(SOURCE MATERIAL)

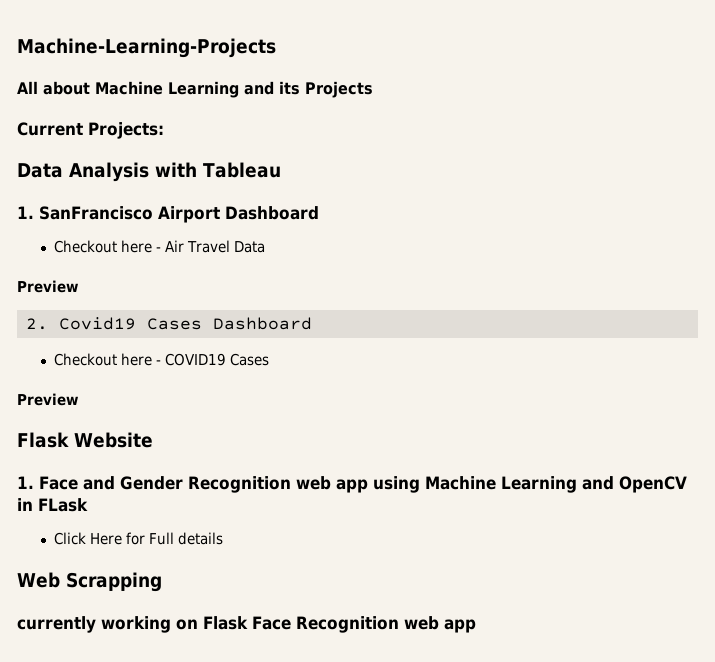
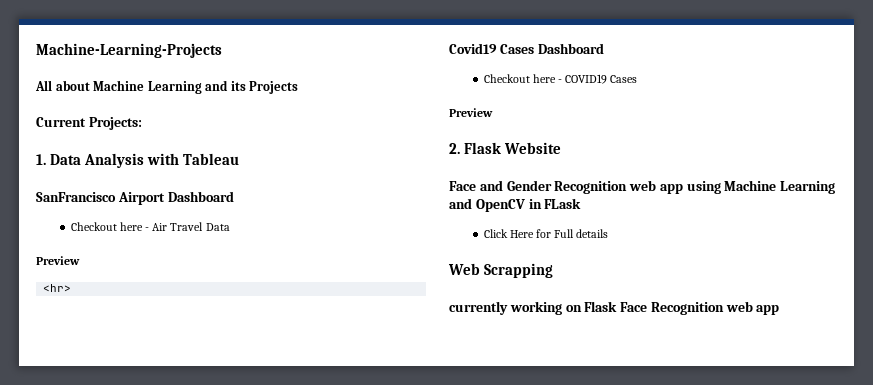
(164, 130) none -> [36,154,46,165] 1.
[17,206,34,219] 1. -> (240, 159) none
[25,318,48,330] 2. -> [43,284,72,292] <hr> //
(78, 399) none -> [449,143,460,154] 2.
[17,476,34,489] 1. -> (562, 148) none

(End SOURCE MATERIAL)
(SOURCE MATERIAL)

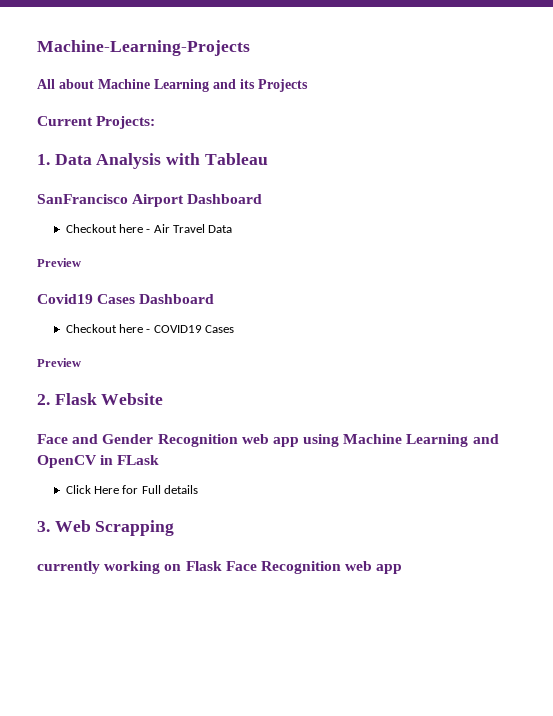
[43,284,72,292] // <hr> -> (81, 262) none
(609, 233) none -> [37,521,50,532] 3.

(End SOURCE MATERIAL)

WHAT TO DO: From the records above, retype only the lines starting at the line that contains "(78, 399) none -> [449,143,460,154] 2." and ending at the line that contains "[17,476,34,489] 1. -> (562, 148) none", both included.

ANSWER FOR THE TASK:
(78, 399) none -> [449,143,460,154] 2.
[17,476,34,489] 1. -> (562, 148) none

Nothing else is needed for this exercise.